The closet door stood open. There were piles of clothing strewn
all around the room, as if a great storm had passed through. A closer look showed that it was all Martin’s clothing. And it had been torn apart, each garment sliced and ruined. Martin’s eyes were huge, furious, and disbelieving. I watched as he leaned down to pick up the sleeve of his good white Sunday shirt, clutching it so hard his hand trembled.
“Why would you do this, Sara?”
And I saw what I had become to him: a madwoman, capable of furious destruction.
“It wasn’t me,” I cried. My eyes searched the closet, finding it empty.
I turned toward the bed, thinking to look under it. There, amid the remains of Martin’s ruined overalls, was a note written in childish scrawl:
Ask Him What He berryed in the field
.
I picked up the paper, holding it gently, as if it were a wounded butterfly. Martin snatched it from my hand and read it, his face bone white.
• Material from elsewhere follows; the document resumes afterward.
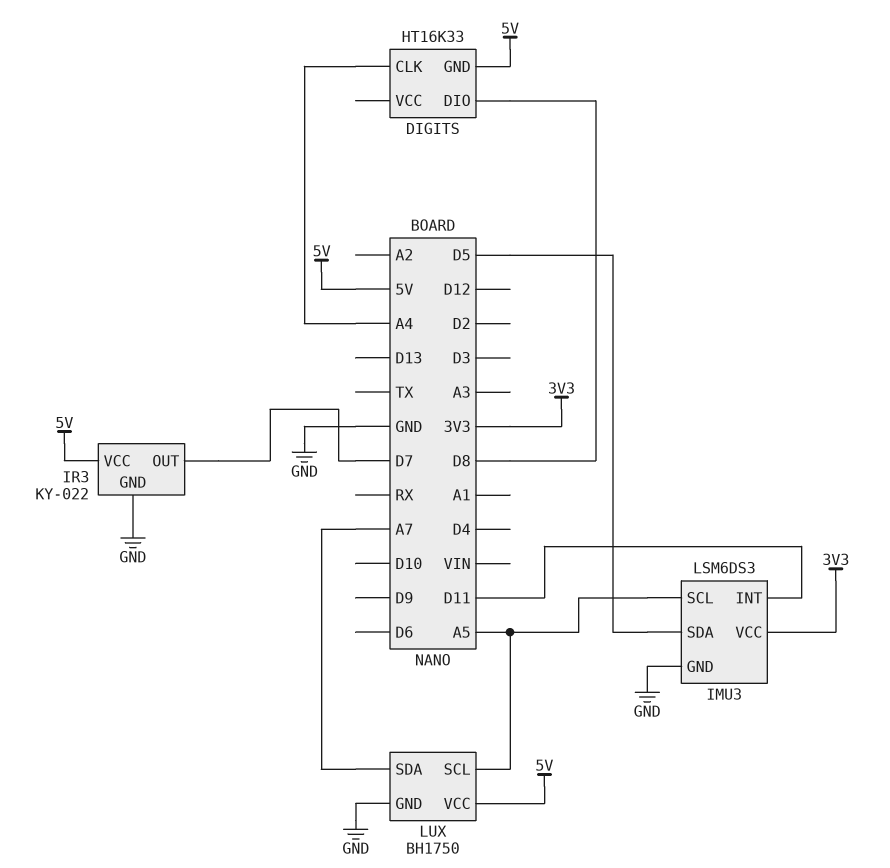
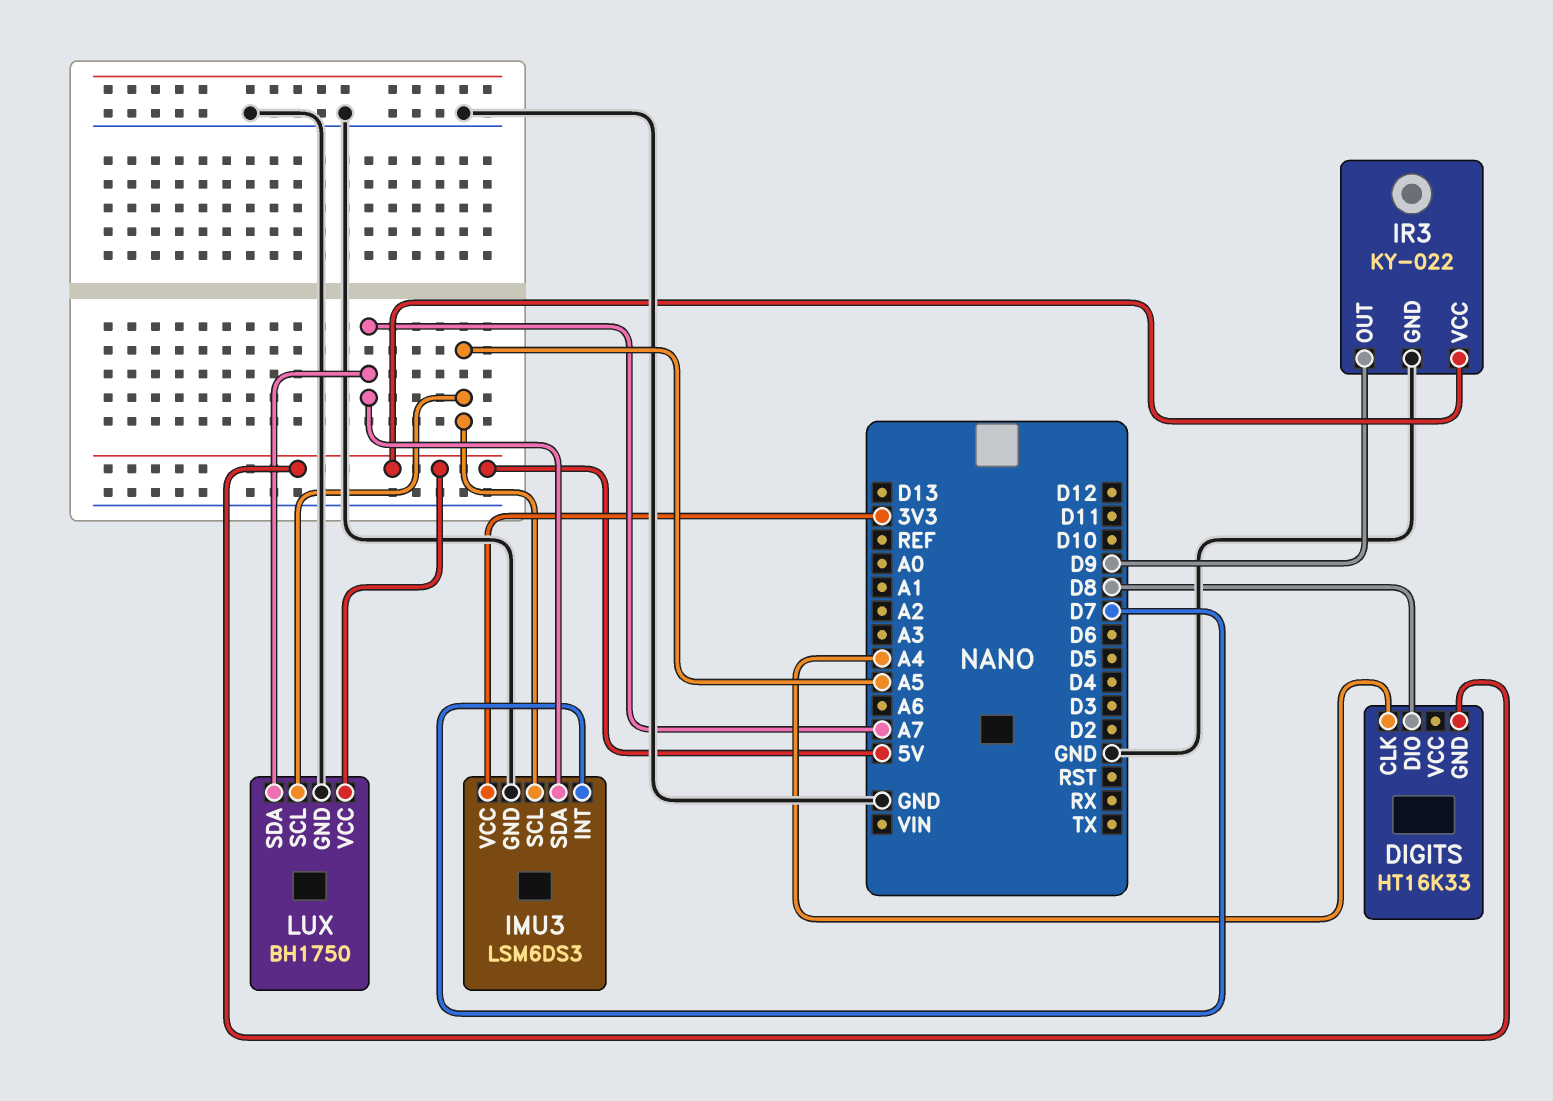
IMU3 pin INT: D11 -> D7
IMU3 pin SDA: D5 -> A7
IR3 pin OUT: D7 -> D9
“The ring,” he stammered, looking at me over the top of the paper. “Just like you told me to.”
But there was a little twitch I’d seen before. The same barely recognizable flinch in the muscles around his left eye that he gave after Christmas, when he promised he’d buried the ring back in the field. And here it was again, that little involuntary quiver that told me he was lying.
No one knew where the egg lady was.
Katherine walked around the high-school gymnasium several times, but saw no one selling eggs. The wooden floor was covered with rubber mats to protect the surface from wet boots. The gym was horribly crowded, the sound of people talking a deafening buzz in her ears. People in colorful layers jostled her, shouted greetings to one another, hugging and laughing. A whole community connected, and there she was, the stranger in the dark cashmere coat, moving like a shadow among them. She circled the market behind a family—husband, wife, two boys, one of whom looked to be about eight—the age Austin would be if he were alive. The boy begged his father for a cider donut, and his father bought one, then broke it in half, making him share it with his younger brother. The boy scowled beautifully and shoved his half of the donut into his mouth in one glorious bite, letting crumbs dribble down his chin.
Katherine’s eye went to the wall of paintings in the left corner, near the double doors in the back of the gym. They were done in vivid colors and were playful, yet haunting. There was a couple dancing on the roof of a barn while a wolf-faced moon stared down at them. Another showed a man with antlers in a rowboat, gazing longingly at the shore. She turned and continued walking around the gym.